Der gesellschaftliche Wandel in Deutschland, der auch die Grünen nach vorn gebracht hat, ist ein Beispiel für andere Länder der westlichen Welt. Zum Beispiel für die USA. Die USA waren lange Zeit das Modell aller Freiheiten und des schnellen Reichtums. Heute sind sie eine Nation, die wirtschaftlich und finanziell am Ende ist. Armut und Elend macht sich am Rande der Städte der USA breit. Das zynische Bild: Mexiko nutzt bald den Zaun in Kalifornien zum eigenen Schutz gegen arbeitslose Amerikaner. Qualitativ hat die Wirtschaft in den USA nichts zu bieten. Man hat abgewirtschaftet und sich hoch verschuldet. Tiernahrung und Elektroschrott sind die beiden US-Exportschlager, jeden Monat gibt die USA 90 Milliarden Dollar mehr aus als sie einnimmt. Dazu im Vergleich erscheint Deutschland als ein solides und konstantes Land mit hoher Qualität. Man kann es kaum glauben: Und ausgerechnet das wurde unter anderem über eine und mit einer Protestgeneration geschaffen.

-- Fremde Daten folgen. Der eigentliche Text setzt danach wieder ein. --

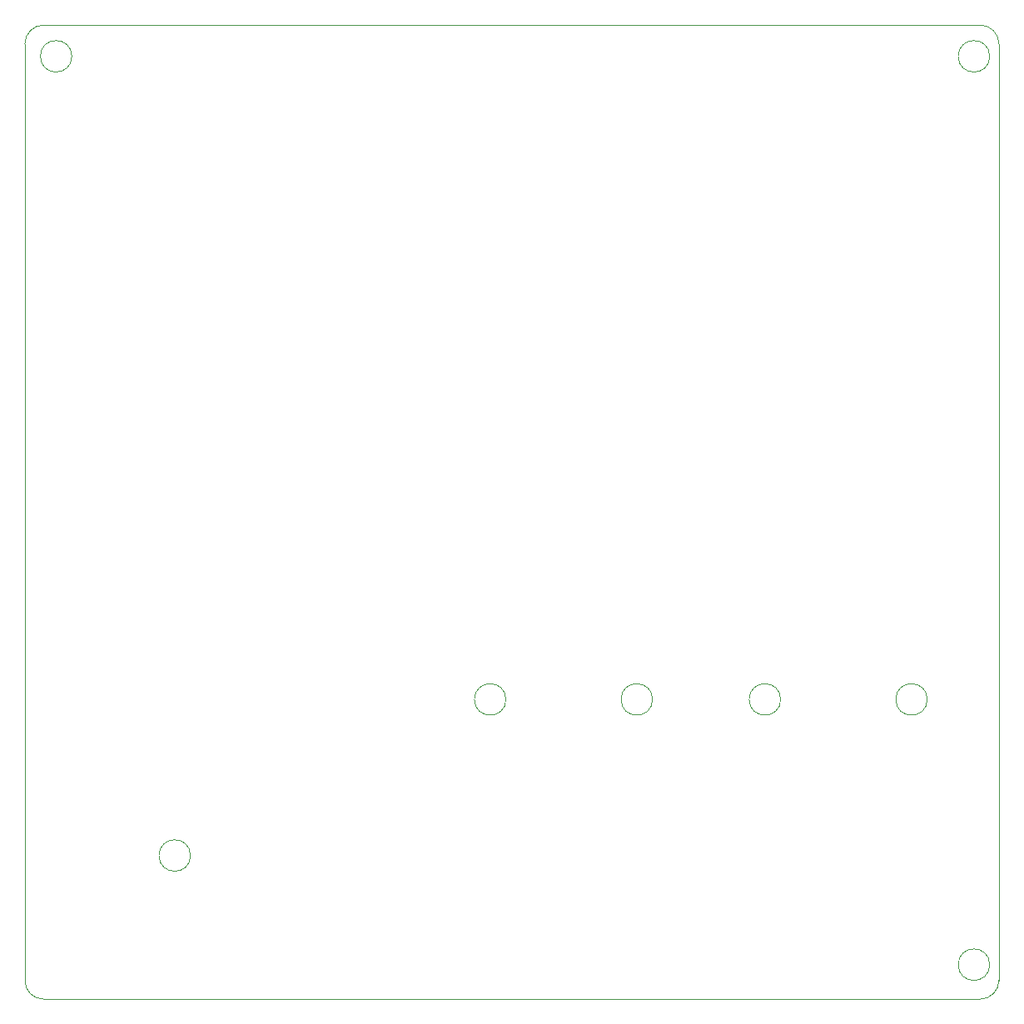
<source format=gbr>
%TF.GenerationSoftware,KiCad,Pcbnew,7.0.6*%
%TF.CreationDate,2023-07-18T10:57:58+02:00*%
%TF.ProjectId,PCB,5043422e-6b69-4636-9164-5f7063625858,rev?*%
%TF.SameCoordinates,Original*%
%TF.FileFunction,Profile,NP*%
%FSLAX46Y46*%
G04 Gerber Fmt 4.6, Leading zero omitted, Abs format (unit mm)*
G04 Created by KiCad (PCBNEW 7.0.6) date 2023-07-18 10:57:58*
%MOMM*%
%LPD*%
G01*
G04 APERTURE LIST*
%TA.AperFunction,Profile*%
%ADD10C,0.100000*%
%TD*%
G04 APERTURE END LIST*
D10*
X95580000Y-121285000D02*
G75*
G03*
X95580000Y-121285000I-1600000J0D01*
G01*
X127660000Y-105410000D02*
G75*
G03*
X127660000Y-105410000I-1600000J0D01*
G01*
X78740000Y-133985000D02*
G75*
G03*
X80645000Y-135890000I1905000J0D01*
G01*
X177800000Y-38735000D02*
X177800000Y-133985000D01*
X170510000Y-105410000D02*
G75*
G03*
X170510000Y-105410000I-1600000J0D01*
G01*
X142570000Y-105410000D02*
G75*
G03*
X142570000Y-105410000I-1600000J0D01*
G01*
X78740000Y-133985000D02*
X78740000Y-38735000D01*
X80645000Y-36830000D02*
G75*
G03*
X78740000Y-38735000I0J-1905000D01*
G01*
X175895000Y-135890000D02*
G75*
G03*
X177800000Y-133985000I0J1905000D01*
G01*
X80645000Y-36830000D02*
X175895000Y-36830000D01*
X83515000Y-40005000D02*
G75*
G03*
X83515000Y-40005000I-1600000J0D01*
G01*
X176860000Y-40005000D02*
G75*
G03*
X176860000Y-40005000I-1600000J0D01*
G01*
X177800000Y-38735000D02*
G75*
G03*
X175895000Y-36830000I-1905000J0D01*
G01*
X175895000Y-135890000D02*
X80645000Y-135890000D01*
X155600000Y-105410000D02*
G75*
G03*
X155600000Y-105410000I-1600000J0D01*
G01*
X176860000Y-132385000D02*
G75*
G03*
X176860000Y-132385000I-1600000J0D01*
G01*
M02*

</source>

Im Alltag des Jahres 2011 angekommen bedeutet diese gesellschaftliche Strukturänderung auch eine Veränderung der Parteienlandschaft. CDU, CSU und SPD haben eine grosse Schnittmenge mit den potentiellen Wählern der Grünen. Die SPD hat schon in der Vergangenheit mächtig Federn lassen müssen. Die SPD galt schon Anfang der 90er als erster Verlierer dieser Veränderung. Doch CDU und CSU werden laut den politischen Forschungen die nächsten sein, die sich gegen Abwanderer in Richtung Grün wehren müssen. Grün ist konservativer geworden. Sie müssen langsam damit leben, eine Volkspartei geworden zu sein.